● YOUR OBJECTIVE
Every line below from the one with "Nadciśnienie wtórne natomiast" through the one with "Di Tengah Himpitan" should be retyped exactly, both ends included; no other lines and no pictures.

● SOURCE DATA
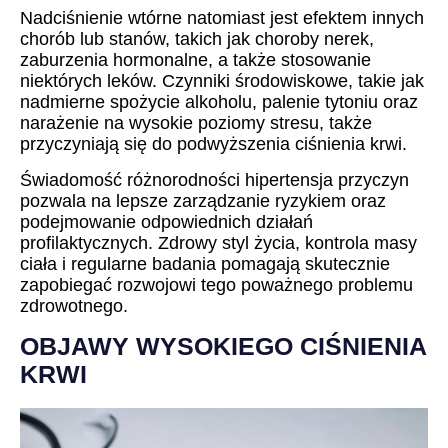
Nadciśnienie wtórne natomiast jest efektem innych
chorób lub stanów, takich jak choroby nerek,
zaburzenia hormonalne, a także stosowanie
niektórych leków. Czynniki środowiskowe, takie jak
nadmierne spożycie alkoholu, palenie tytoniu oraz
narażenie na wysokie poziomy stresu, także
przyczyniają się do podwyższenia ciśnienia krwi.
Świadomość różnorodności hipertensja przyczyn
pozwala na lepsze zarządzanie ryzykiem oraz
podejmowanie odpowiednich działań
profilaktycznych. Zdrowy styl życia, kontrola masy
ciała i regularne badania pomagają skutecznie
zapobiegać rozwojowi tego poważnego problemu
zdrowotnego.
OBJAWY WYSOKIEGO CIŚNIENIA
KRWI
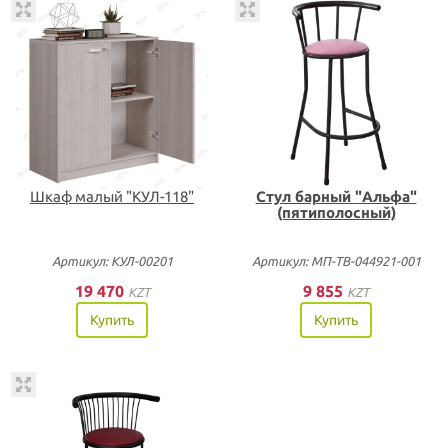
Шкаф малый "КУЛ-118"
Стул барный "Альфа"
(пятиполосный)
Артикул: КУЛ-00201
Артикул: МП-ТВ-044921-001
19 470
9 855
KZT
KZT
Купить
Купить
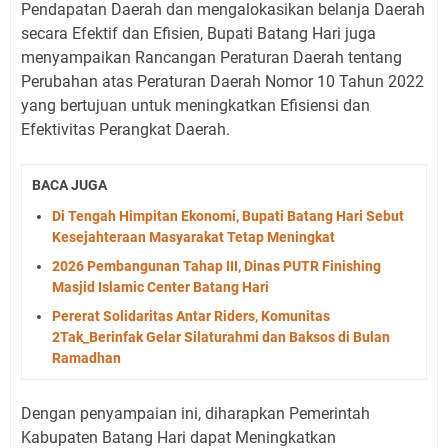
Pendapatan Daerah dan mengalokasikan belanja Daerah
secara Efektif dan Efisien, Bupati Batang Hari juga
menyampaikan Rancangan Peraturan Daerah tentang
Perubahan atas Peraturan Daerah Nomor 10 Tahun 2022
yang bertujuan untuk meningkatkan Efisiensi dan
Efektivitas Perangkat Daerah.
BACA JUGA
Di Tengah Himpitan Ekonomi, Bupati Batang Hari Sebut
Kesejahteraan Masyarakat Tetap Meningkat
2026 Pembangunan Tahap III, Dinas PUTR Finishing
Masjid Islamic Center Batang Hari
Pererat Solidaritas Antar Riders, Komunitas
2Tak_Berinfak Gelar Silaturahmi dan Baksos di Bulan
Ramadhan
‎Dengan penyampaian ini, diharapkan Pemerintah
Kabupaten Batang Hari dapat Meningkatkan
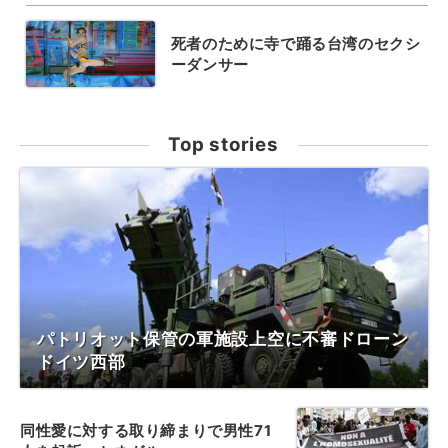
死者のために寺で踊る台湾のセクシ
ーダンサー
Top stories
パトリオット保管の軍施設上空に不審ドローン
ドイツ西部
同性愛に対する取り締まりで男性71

...

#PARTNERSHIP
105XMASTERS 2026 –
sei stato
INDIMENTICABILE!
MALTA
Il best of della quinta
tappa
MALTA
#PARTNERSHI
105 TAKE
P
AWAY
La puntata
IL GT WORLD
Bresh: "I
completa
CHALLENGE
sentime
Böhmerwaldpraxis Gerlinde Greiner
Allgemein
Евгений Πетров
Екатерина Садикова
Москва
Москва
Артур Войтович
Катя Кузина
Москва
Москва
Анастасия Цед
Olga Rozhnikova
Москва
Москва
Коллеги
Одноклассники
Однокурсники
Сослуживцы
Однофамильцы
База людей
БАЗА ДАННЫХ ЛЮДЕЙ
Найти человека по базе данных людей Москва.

● OUTPUT BELOW
Nadciśnienie wtórne natomiast jest efektem innych
chorób lub stanów, takich jak choroby nerek,
zaburzenia hormonalne, a także stosowanie
niektórych leków. Czynniki środowiskowe, takie jak
nadmierne spożycie alkoholu, palenie tytoniu oraz
narażenie na wysokie poziomy stresu, także
przyczyniają się do podwyższenia ciśnienia krwi.
Świadomość różnorodności hipertensja przyczyn
pozwala na lepsze zarządzanie ryzykiem oraz
podejmowanie odpowiednich działań
profilaktycznych. Zdrowy styl życia, kontrola masy
ciała i regularne badania pomagają skutecznie
zapobiegać rozwojowi tego poważnego problemu
zdrowotnego.
OBJAWY WYSOKIEGO CIŚNIENIA
KRWI
Шкаф малый "КУЛ-118"
Стул барный "Альфа"
(пятиполосный)
Артикул: КУЛ-00201
Артикул: МП-ТВ-044921-001
19 470
9 855
KZT
KZT
Купить
Купить
Pendapatan Daerah dan mengalokasikan belanja Daerah
secara Efektif dan Efisien, Bupati Batang Hari juga
menyampaikan Rancangan Peraturan Daerah tentang
Perubahan atas Peraturan Daerah Nomor 10 Tahun 2022
yang bertujuan untuk meningkatkan Efisiensi dan
Efektivitas Perangkat Daerah.
BACA JUGA
Di Tengah Himpitan Ekonomi, Bupati Batang Hari Sebut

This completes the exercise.